Question

Two gas bulbs A and B are connected by a tube having a stopcock. Bulb A has a volume of 100 mL and contains hydrogen. After opening the gas from A to the evacuated bulb B, the pressure falls down by 40%. The volume (mL) of B must be:
A. 75
B. 150
C. 125
D. 200

Answer 1

Hint – Let the initial pressure in bulb A be P. Then, pressure falls down by 40%, so final pressure will ${P_f} = \dfrac{{40}}{{100}}P$ and then assume the initial volume be V (volume of bulb B) and then final volume is (100 + V), then use Boyle's Law to solve.
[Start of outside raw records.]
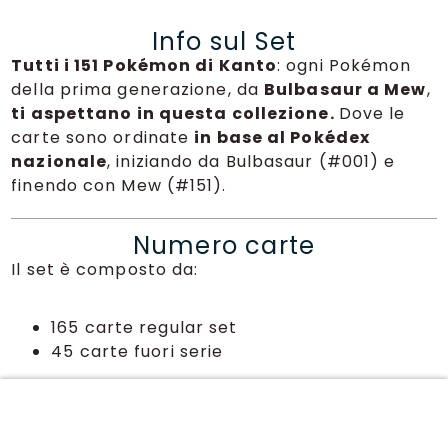
Info sul Set
Tutti i 151 Pokémon di Kanto
: ogni Pokémon
della prima generazione, da
Bulbasaur a Mew
,
ti aspettano in questa collezione.
Dove le
carte sono ordinate
in base al Pokédex
nazionale
, iniziando da Bulbasaur (#001) e
finendo con Mew (#151).
Numero carte
Il set è composto da:
165 carte regular set
45 carte fuori serie
Top Pull
Charizard Ex 151 Alternative Art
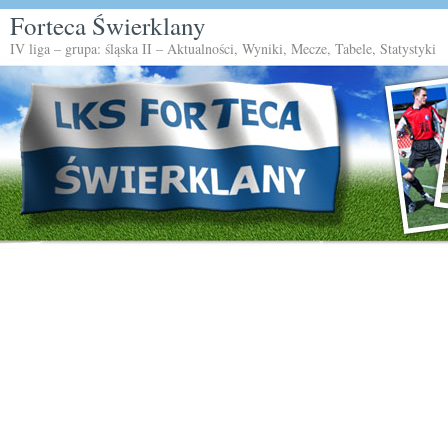
Forteca Świerklany
IV liga – grupa: śląska II – Aktualności, Wyniki, Mecze, Tabele, Statystyki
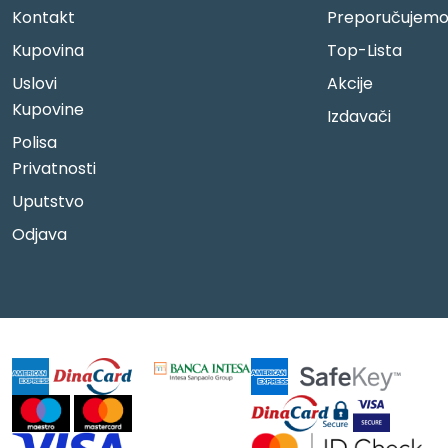
Kontakt
Preporučujem
Kupovina
Top-Lista
Uslovi
Akcije
Kupovine
Izdavači
Polisa
Privatnosti
Uputstvo
Odjava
Formula used - ${P_i}{V_i} = {P_f}{V_f}$

Complete answer:
We have been given that two gas bulbs A and B are connected by a tube having a stopcock.
Volume of bulb A = 100 mL
Also, given that pressure falls down by 40% after opening.
So, let us assume the initial pressure in bulb A be P and initial volume be V, i.e. volume of bulb B.
Now, as the pressure falls down to 40 % of the initial pressure, so we can write-
${P_f} = \dfrac{{40}}{{100}}P$
Also, the final volume will be (100 + V) mL
Now, using the Boyle’s Law-
${P_i}{V_i} = {P_f}{V_f}$
Here, Pi is the initial pressure, Pf is the final pressure, Vi is the initial volume and Vf is the final volume.
So, putting the values in the formula, we get-
$P \times 100 = \dfrac{{40}}{{100}}P \times (100 + V) \\\ \Rightarrow 100 = \dfrac{2}{5}(100 + V) \\\ \Rightarrow 100 \times 5 = 200 + 2V \\\ \Rightarrow 500 - 200 = 2V \\\ \therefore V = \dfrac{{300}}{2} = 150 \\\$
Therefore, the volume of bulb B is 150 mL.

Hence, the correct option is B.

Note – Whenever solving such types of questions then always write down the things given in the question, then use the formula as mentioned in the solution to find the value of the volume in mL, as the volume of A is 100 mL, and if the volume of B is V, then after opening the volume will be the sum of (100 + V), and also there is decrease in pressure. So, in this way we have found out the volume of B.